The problem:
Using the exact wording, repeat every line of the material.

Data for this task:
== Segment start ==

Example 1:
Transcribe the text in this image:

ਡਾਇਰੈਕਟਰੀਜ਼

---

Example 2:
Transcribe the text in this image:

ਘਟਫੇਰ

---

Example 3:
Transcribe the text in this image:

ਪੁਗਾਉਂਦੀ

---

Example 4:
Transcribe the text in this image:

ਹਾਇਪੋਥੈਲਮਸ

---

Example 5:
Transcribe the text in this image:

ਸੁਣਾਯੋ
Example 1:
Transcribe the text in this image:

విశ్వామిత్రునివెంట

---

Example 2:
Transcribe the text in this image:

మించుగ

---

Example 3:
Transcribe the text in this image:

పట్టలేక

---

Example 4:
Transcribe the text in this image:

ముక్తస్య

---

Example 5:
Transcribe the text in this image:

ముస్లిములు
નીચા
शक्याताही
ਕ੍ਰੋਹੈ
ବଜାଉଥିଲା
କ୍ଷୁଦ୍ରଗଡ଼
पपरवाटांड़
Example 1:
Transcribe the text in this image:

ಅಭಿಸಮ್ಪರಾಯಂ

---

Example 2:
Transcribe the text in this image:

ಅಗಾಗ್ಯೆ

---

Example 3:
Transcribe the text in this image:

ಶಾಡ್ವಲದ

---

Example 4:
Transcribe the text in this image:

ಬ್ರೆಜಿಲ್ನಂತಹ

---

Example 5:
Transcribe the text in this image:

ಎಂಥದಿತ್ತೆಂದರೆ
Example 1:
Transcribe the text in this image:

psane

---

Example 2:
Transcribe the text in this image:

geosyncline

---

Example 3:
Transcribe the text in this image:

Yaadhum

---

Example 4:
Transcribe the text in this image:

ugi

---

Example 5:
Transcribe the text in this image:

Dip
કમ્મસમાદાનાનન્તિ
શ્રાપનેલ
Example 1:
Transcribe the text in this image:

== Segment end ==

Your response:
Example 1:
Transcribe the text in this image:

ਡਾਇਰੈਕਟਰੀਜ਼

---

Example 2:
Transcribe the text in this image:

ਘਟਫੇਰ

---

Example 3:
Transcribe the text in this image:

ਪੁਗਾਉਂਦੀ

---

Example 4:
Transcribe the text in this image:

ਹਾਇਪੋਥੈਲਮਸ

---

Example 5:
Transcribe the text in this image:

ਸੁਣਾਯੋ
Example 1:
Transcribe the text in this image:

విశ్వామిత్రునివెంట

---

Example 2:
Transcribe the text in this image:

మించుగ

---

Example 3:
Transcribe the text in this image:

పట్టలేక

---

Example 4:
Transcribe the text in this image:

ముక్తస్య

---

Example 5:
Transcribe the text in this image:

ముస్లిములు
નીચા
शक्याताही
ਕ੍ਰੋਹੈ
ବଜାଉଥିଲା
କ୍ଷୁଦ୍ରଗଡ଼
पपरवाटांड़
Example 1:
Transcribe the text in this image:

ಅಭಿಸಮ್ಪರಾಯಂ

---

Example 2:
Transcribe the text in this image:

ಅಗಾಗ್ಯೆ

---

Example 3:
Transcribe the text in this image:

ಶಾಡ್ವಲದ

---

Example 4:
Transcribe the text in this image:

ಬ್ರೆಜಿಲ್ನಂತಹ

---

Example 5:
Transcribe the text in this image:

ಎಂಥದಿತ್ತೆಂದರೆ
Example 1:
Transcribe the text in this image:

psane

---

Example 2:
Transcribe the text in this image:

geosyncline

---

Example 3:
Transcribe the text in this image:

Yaadhum

---

Example 4:
Transcribe the text in this image:

ugi

---

Example 5:
Transcribe the text in this image:

Dip
કમ્મસમાદાનાનન્તિ
શ્રાપનેલ
Example 1:
Transcribe the text in this image:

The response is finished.